Tag Archives: Zachary Bartels

Clinch by Zachary Bartels

“How many Marilyns do you know who go to our church?” she asked, “because I only know one.”

“This is none of our business, Judith.”

“And that’s her car,” she said, pointing at a battered old Lumina with a Clinch Rock Wrestling bumper sticker. She looked over to Trent. “Marilyn Fisher.”

“Look, we shouldn’t have been eavesdropping in there. Just let my Dad deal with this, okay?”

“But he can’t now. Don’t you see? Confidentiality, the confessional and all that stuff. He can’t go the cop route. He’s stuck. But I’m not.”

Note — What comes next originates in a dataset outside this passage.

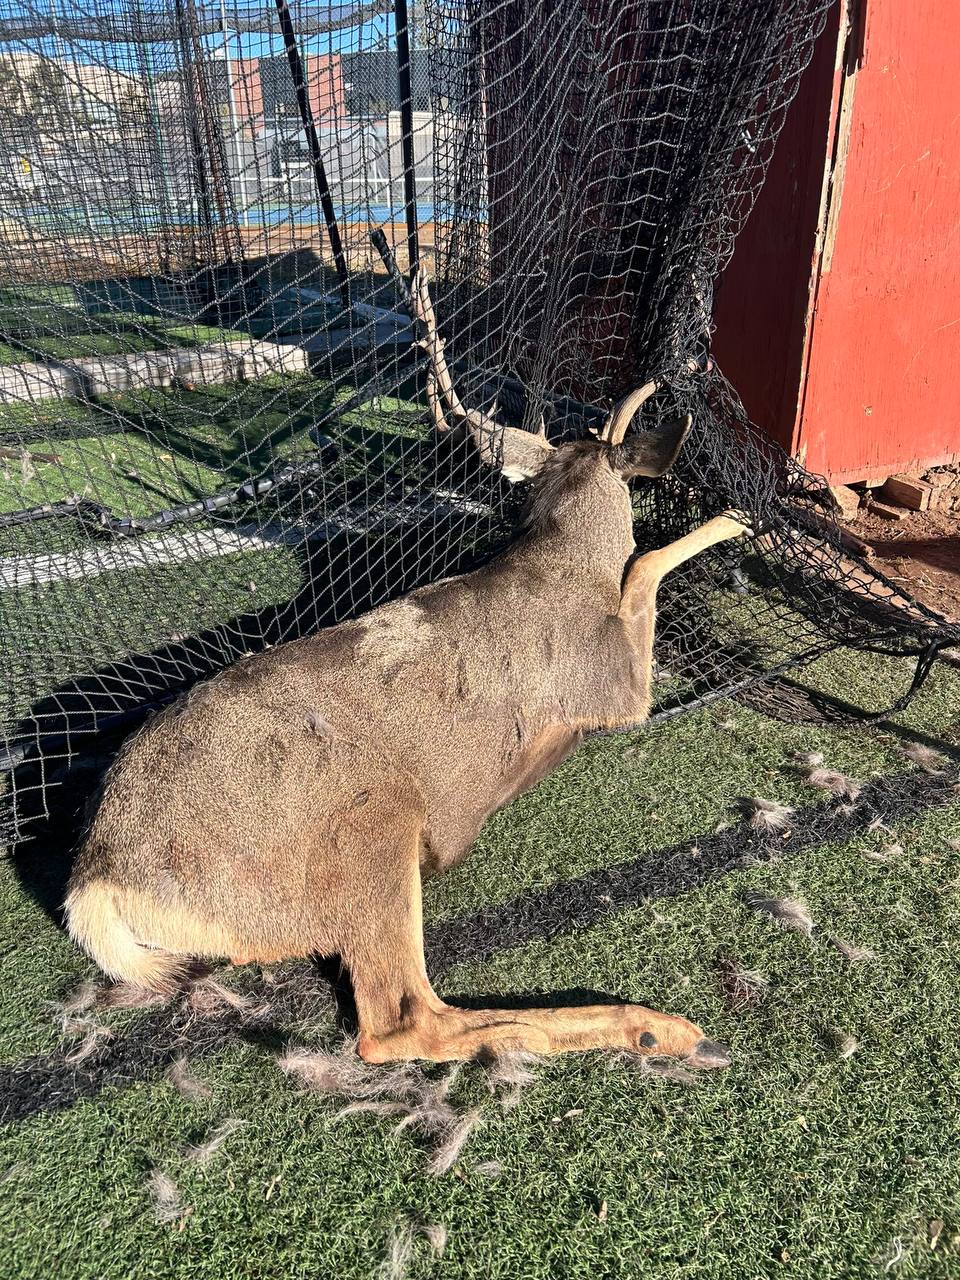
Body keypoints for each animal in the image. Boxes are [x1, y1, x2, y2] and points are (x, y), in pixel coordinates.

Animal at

At the start of this summer, Zachary Bartels released the half of the script of his podcast of fiction and not-fiction. It was the fiction half called Clinch. The story follows a couple teenagers who start at a Christian summer camp and just about end up there. Trent is the son of the small town’s chief of police who is transitioning to full-time pastor. His long-time friend, Judith, is also very close to his dad, who treats her like the daughter he never had.

Their close relationship is tested in part by the bad guys, because this is a YA thriller, and in part by a book called, Insane Faith: A Guide to Extreme Christianity for the Truly Faithful. It’s a book that urges readers to give 120% of everything for everything.

“Jesus never said no to anyone who asked for his help,” the book teaches. “When we say no to an opportunity to exercise insane faith, we’re refusing to be like Jesus.”

Such a mindset pushes Trent’s dad into full-time ministry, challenges Trent’s perspective of his fairly average life, and inspires Judith to take up a superhero mantle. Because despite the real world setting, big city bullies, teen antics, and cool Goonies-level mystery, Clinch is essentially the story of a girl who sees corruption in her town and works to oppose it. With an ox goad.

I loved it. I listened to the whole podcast series and enjoyed all of the not-fiction parts too. If that’s not quite your thing, you can pick it up as an ebook or paperback.